It is fair to say that, with a few exceptions, people in Britain are fairly reserved. We don’t tend to like telling everyone our business, especially when it comes to money. You probably wouldn’t be happy if someone was looking over your shoulder and checking your bank balance while you were at a cash-point, and you probably wouldn’t share how much you got paid with your work colleagues. Could you imagine if your pay-slip was available for everyone else to see, so they knew exactly how much money you were taking home each week or month? It may sound like a terrifying prospect, but perhaps we should rethink this particular secret and ask if it would be better if we all knew exactly how much we were all being paid in our jobs?
In fact, some companies and employers already offer hints by using pay-scales at work. These offer bands of pay with each band being a set amount, so you might for example know that an administrator at your work was being paid somewhere between £20,000 and £23,000 a year, while a manager’s pay band may be higher. While this gives an idea of how much people are earning it doesn’t offer an exact amount, however, many employers keep this information totally secret and employees aren’t generally inclined to tell everyone else how much they are earning. The problem is, without this information it is all-too-easy for things like discrimination to go unnoticed.
Perhaps an employer is paying women less than men for doing the same job, or maybe the person sat next to you is on a bigger wage than you are, despite working in the same department. Salary secrecy makes it easier for discrimination, such as the gender wage gap, to continue as well as making it easier for employers to ignore. Plus, unscrupulous employers could save money by underpaying staff.
Despite the uncomfortable nature of telling everyone how much you get paid, it seems like wage transparency is good for employees, but being more open about pay scales and salaries can be good for employers too!
A study found that two-thirds of employees feel that they are underpaid, even if they are not, which can lead to job dissatisfaction and skilled staff feeling they would be better off elsewhere. The mere thought that they are being underpaid means that some 60% of these people would consider quitting their job. Now, imagine if 60% of employees in a business decided to pack it in – this could easily cause market failure for the company – and all because of a belief that staff weren’t being paid at the market rate. Of course, if you were to find that you were being underpaid, you would be able to do something about it and change your career or job.

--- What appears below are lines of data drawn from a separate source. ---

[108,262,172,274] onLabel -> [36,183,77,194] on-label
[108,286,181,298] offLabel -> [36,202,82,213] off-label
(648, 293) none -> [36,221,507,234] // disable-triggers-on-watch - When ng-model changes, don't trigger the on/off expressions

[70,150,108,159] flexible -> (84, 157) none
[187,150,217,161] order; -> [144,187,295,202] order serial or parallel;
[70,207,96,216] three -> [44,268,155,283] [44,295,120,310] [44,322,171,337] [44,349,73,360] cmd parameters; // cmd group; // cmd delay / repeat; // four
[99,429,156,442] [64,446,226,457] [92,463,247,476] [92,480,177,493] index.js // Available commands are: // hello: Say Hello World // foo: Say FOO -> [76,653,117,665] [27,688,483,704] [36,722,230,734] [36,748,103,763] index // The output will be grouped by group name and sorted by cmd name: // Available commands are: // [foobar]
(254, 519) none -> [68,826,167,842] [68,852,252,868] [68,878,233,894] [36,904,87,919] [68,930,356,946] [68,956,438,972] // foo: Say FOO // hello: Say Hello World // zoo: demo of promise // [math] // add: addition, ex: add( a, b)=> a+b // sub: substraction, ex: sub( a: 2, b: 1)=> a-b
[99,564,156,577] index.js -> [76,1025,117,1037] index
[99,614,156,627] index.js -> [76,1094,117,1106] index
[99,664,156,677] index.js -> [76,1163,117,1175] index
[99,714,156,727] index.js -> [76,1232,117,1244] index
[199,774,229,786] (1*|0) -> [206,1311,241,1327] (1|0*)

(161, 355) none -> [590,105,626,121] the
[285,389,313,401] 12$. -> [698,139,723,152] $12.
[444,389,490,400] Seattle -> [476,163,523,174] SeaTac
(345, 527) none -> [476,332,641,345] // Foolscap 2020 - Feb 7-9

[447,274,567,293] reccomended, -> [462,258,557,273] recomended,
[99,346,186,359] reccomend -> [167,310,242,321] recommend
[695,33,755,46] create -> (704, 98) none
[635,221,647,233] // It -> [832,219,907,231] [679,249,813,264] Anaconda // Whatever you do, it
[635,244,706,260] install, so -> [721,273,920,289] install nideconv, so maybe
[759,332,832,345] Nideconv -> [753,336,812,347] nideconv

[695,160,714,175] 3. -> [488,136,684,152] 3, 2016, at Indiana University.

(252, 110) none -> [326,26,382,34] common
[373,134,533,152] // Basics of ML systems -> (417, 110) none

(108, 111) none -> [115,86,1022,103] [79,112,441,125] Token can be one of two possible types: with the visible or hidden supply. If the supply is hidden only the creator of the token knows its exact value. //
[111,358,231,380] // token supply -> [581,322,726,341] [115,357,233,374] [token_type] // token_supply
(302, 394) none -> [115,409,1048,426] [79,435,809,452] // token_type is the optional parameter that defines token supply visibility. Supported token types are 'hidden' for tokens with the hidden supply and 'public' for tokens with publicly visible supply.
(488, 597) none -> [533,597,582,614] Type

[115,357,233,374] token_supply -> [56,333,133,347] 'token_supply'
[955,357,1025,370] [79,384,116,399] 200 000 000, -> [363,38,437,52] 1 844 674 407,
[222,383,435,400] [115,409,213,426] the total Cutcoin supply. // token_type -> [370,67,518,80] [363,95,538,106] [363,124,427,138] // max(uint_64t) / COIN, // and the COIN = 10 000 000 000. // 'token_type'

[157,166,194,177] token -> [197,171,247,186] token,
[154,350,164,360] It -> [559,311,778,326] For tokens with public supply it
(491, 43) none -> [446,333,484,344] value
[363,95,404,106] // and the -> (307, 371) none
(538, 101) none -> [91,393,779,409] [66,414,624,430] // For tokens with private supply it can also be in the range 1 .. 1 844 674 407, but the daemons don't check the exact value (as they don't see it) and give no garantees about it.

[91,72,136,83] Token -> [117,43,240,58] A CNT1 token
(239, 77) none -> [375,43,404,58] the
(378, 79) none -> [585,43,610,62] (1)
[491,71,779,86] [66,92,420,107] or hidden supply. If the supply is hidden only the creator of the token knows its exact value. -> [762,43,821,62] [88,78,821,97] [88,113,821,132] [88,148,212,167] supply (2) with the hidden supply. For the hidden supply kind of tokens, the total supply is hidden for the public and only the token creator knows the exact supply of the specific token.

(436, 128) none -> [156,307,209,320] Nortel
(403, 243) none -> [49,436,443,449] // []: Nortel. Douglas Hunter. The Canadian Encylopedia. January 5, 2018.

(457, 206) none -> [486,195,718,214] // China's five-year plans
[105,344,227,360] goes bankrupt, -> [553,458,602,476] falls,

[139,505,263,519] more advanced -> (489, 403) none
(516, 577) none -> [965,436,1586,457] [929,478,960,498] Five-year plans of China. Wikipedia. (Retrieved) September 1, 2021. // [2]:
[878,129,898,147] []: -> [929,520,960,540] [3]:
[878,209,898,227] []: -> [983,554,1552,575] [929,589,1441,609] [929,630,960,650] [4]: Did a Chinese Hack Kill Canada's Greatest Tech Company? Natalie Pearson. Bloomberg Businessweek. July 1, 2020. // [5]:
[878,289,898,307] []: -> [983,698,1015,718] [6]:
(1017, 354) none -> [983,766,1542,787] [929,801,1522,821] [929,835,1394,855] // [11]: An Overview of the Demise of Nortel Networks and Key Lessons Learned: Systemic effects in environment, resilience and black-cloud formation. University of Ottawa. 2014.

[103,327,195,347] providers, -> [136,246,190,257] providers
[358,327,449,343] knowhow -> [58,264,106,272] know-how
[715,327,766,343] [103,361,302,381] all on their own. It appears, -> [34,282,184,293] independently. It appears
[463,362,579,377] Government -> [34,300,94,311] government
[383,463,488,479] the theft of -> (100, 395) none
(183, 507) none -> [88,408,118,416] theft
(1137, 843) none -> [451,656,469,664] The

In fact, rather than just stopping dissatisfaction, greater wage transparency also improves the effectiveness of staff. Given a clear wage structure and a recognition that the pay scale is fair and even, employees are offered a greater incentive to work hard and improve themselves - which is obviously better for business too.
Knowing that you are being paid fairly for your work helps prevent people from feeling undervalued as well as cutting out the chance of wage discrimination in the workplace, and potentially increasing productivity and staff morale. If you land your dream job, it is nice to know that you are also being paid properly for your work.
Of course, it is bad news for unscrupulous employers who may wish to save some money by underpaying some of their staff, but even with this said, the idea of letting everyone know how much you are getting paid may still make you feel a bit uneasy. However, with your wages being an important part of choosing a career, wouldn’t it be nice to know you were being paid fairly?
What do you think? Would you be happy letting everyone know how much you were being paid, or do you still feel some things are best kept secret?